民众在过年时跳的秧歌、看的戏剧也都经过改造。赵超构1944年随中外记者西北参观团在延安观察到:“至于现在的新秧歌,则无论从那点来说,都是教育重于娱乐。新秧歌所给与观众的,主要是‘应当怎样’,和‘不应当怎样’。它把共产党所要求的事情化为故事,再加上艺术的糖衣。”本书更是指出,对乡村戏剧的改造,“不仅注重剧目编演,还注重对剧团和旧剧人的政治改造,通过政治训诫将其中符合革命需求的元素保留下来,不符合的元素直接删除出去” (150页)

在改造旧年俗的同时,领导上当然期待新年俗的树立。在国共激烈政争之时,对翻身农民进行“吃水不忘挖井人”的感恩教育是重要内容。据称,民众的感恩情绪所导致的信仰崇拜出现了有意思的转移——由各种神灵转向共产党、八路军。《东北日报》曾刊文 (1947年2月10日):“我们这些穷棒子,从祖宗起就供灶王爷、天地爷、还有供佛供仙的,特别是过年时,家家都接神,财神并没有保护我们穷人发财,供这些灶王爷也没做什么事,供神供天仙的,胡匪来了也没显灵。可是共产党一来,我们旧账也清了,地也分了,也不穷了,胡子也叫民主联军打完了,这下才得安居乐业,比咱们供的神佛强多了。”

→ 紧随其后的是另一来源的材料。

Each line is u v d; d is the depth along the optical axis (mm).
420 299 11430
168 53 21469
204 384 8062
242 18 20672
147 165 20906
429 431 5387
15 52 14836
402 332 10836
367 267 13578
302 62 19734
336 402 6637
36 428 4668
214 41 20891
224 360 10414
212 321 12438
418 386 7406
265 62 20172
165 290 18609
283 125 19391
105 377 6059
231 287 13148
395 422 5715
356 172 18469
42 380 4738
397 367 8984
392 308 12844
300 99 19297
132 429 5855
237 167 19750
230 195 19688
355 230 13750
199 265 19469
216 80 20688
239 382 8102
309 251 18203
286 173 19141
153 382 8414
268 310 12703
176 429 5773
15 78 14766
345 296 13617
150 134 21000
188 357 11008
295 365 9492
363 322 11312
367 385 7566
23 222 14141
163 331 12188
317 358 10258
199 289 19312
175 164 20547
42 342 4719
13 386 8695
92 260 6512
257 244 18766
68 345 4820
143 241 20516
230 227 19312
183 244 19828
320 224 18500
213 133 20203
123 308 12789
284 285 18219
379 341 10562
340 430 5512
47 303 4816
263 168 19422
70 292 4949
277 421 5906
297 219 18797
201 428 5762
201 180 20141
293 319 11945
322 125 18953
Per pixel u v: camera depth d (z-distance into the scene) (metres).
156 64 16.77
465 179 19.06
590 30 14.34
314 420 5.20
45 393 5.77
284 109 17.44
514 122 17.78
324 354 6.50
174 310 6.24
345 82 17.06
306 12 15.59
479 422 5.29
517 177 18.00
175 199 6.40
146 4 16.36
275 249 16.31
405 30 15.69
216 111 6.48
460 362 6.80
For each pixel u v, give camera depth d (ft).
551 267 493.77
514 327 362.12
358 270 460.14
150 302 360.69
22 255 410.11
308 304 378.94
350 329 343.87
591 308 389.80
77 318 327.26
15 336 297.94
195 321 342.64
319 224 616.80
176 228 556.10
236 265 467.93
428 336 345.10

因共产党八路军并不具体,这种情绪最终投射汇集到“毛主席”身上。各种有关革命领袖的宣传越来越多,毛泽东像开始出现在年关集市并风行起来,进入千家万户的庙堂上。

在这些要素的综合作用下,春节越来越成为一个具有鲜明政治意涵的节日。如作者所言:“神灵信仰受到极大的冲击,乡村民众感恩的对象不再是神灵,而是中共和八路军,是最高领袖毛泽东。娱乐活动也发生了巨大的变化,舞台不再是娱乐的场所,而是革命斗争的真谛;演员不再是乡村文艺表演者,而是从事革命的战士;观众不再是普通的看客,而是被革命热情所打动的支持者、拥护者和参加者。” (212页)

民众收到了吗?

组织上对春节这个载体和契机寄予厚望,也做了大量繁琐细致的设计和布置,这些努力群众是否接收到并进而产生实际的影响,是需要进一步追问的问题。书中展示了不少材料(不少源自报刊)来佐证这些举动取得了不错的效果。不过,作者也提到在一些地方因害怕张贴新年画带来意外伤害,只是到中共明显占据了控制优势的时候这种担忧才会消除;还提到组织上对于群众在旧历年购买供神用品(神像、门神、纸箔、香、蜡等),虽不明令禁止,但需要通过酌量加税予以限制(217页)。这些细末处都在强烈地提示我们,事情可能还存在更复杂的面相。